Justice Benotto rejected the firm’s position in Jackson on the basis that the 2004 amendments to the Act the phrase “contingent, in whole or in part,” which would also prohibit a premium or a bonus. She provided special attention to the policy considerations of contingency fee arrangements in family law, as follows,
(ii) Policy concerns
 I do not accept the appellant’s submission that the public policy concerns regarding contingency fee agreements in family law matters do not apply where the agreement is contingent only on success, and not tied to a specific monetary result.

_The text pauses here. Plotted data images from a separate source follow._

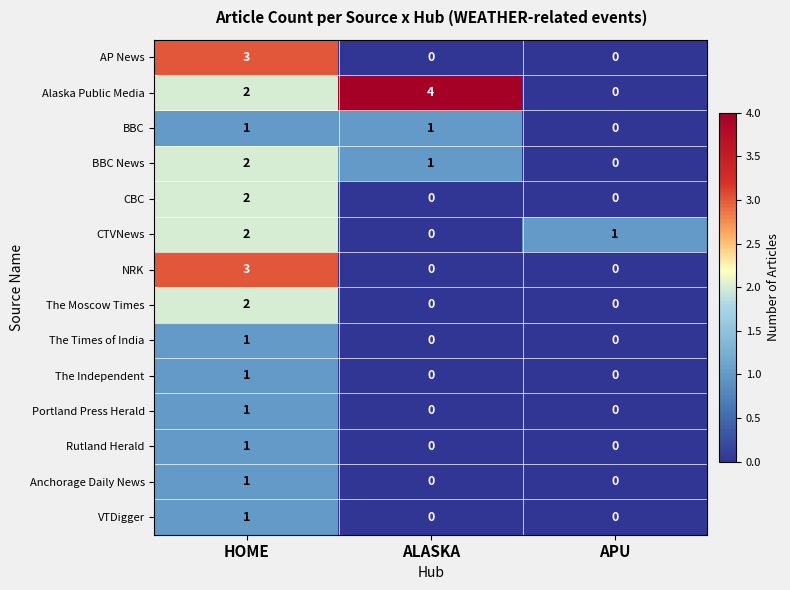

At which category is the sum across all series the highest?

HOME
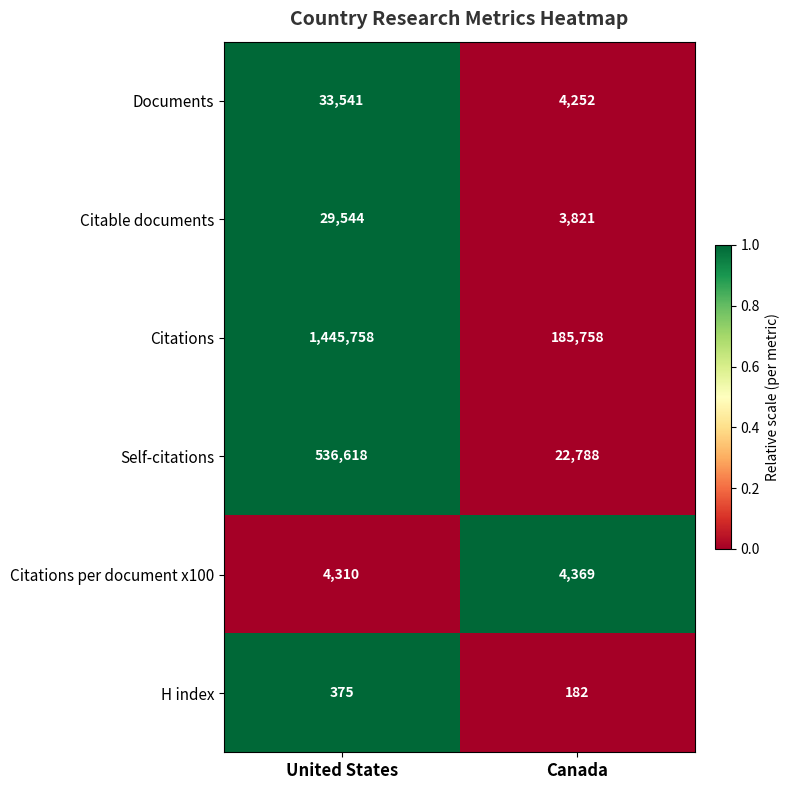

Reading left to right, what are all the values shown in this chart?

Documents: 33541	4252
Citable documents: 29544	3821
Citations: 1445758	185758
Self-citations: 536618	22788
Citations per document x100: 4310	4369
H index: 375	182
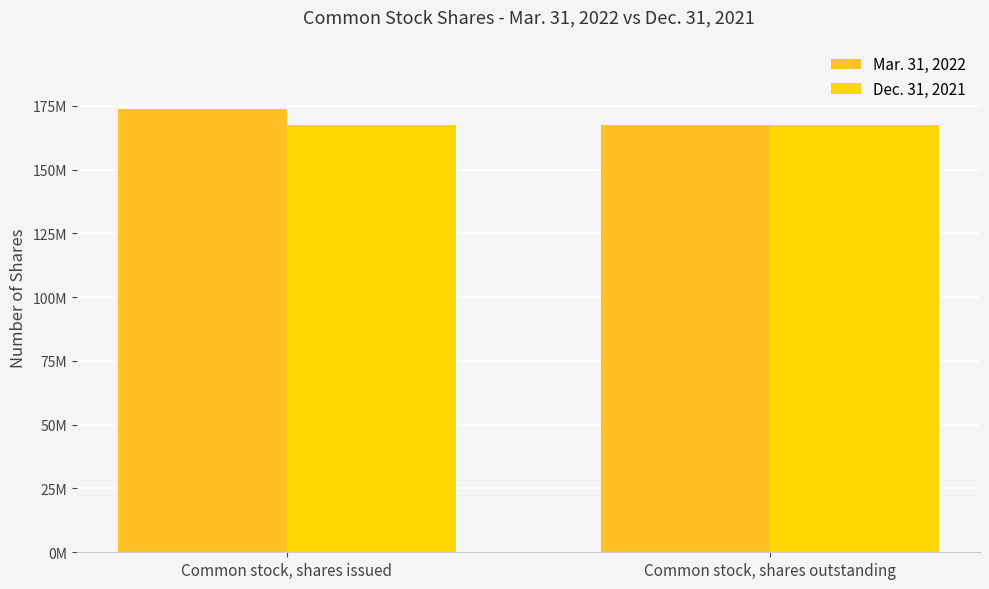

Does the chart contain any negative values?

No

 Family law litigation is fundamentally different from civil litigation. One of the unique aspects of family law is that monetary recovery does not occur in the same way in family law litigation as it does in civil litigation. Instead the family finances – which are depleted daily by litigation costs – are divided. No outside funds are injected into the recovery. In these circumstances, it is inappropriate for a lawyer’s fee to be contingent on the monetary result.
 It is also inappropriate for a lawyer’s fees to be contingent on success. In family law litigation, the emphasis is “on resolution, mediation and ways to save time and expense in proportion to the complexity of the issues”: Frick v. Frick, 132 O.R. (3d) 321, at para. 11. A fee based on success risks detracting from, and indeed undermining, this emphasis.
 When the primary issue is custody, a fee based in whole or in part on results achieved is even less appropriate. There are no “winners” and “losers”. A custody decision by the court involves a determination of a child’s best interests. It cannot be scrutinized to determine which parent had the more “successful disposition”.
 The legislature excluded family law matters from contingency fee agreements on public policy grounds under s. 28.1(3)(b) of the Act. There is no reason to limit that exclusion to only agreements tied to monetary results.
The firm’s appeal of the assessment of the Results Achieved Fee was therefore dismissed.
There cannot be any traditional gauge of success in family law, as a provision of custodial decision-making to one parent is not a “win” by any understanding of civil litigation, but rather a determination of responsibilities in the specific context of a child, who is often an unrepresented non-party. The notion of “custody” is also frequently misunderstood by the public with concepts like primary residence and parenting time, and enormous and disproportionate emphasis is also placed on this goal without contemplation of the reasons behind it.
The only way this might occur is if the lawyers themselves engage in what the court in Bergel & Edson v. Wolf described as “the stirring up of the client to litigate in an endeavour to enforce rights which she would not otherwise pursue,” without proper counsel of dispute resolution alternatives and the long-term implications to the broader family unit of pursuing high-conflict litigation strategies. A contingency fee arrangement ultimately removes money from a party in the dispute over a child that could otherwise be spent on that child.
It’s unlikely that any firm, even if a contingency fee ban was lifted in family law, would likely be successful if they were to repeat this statement by Justice Benotto at para 47. For that reason, the prohibition on contingency fees in family law remains a pressing and compelling policy objective that should be continue to be upheld.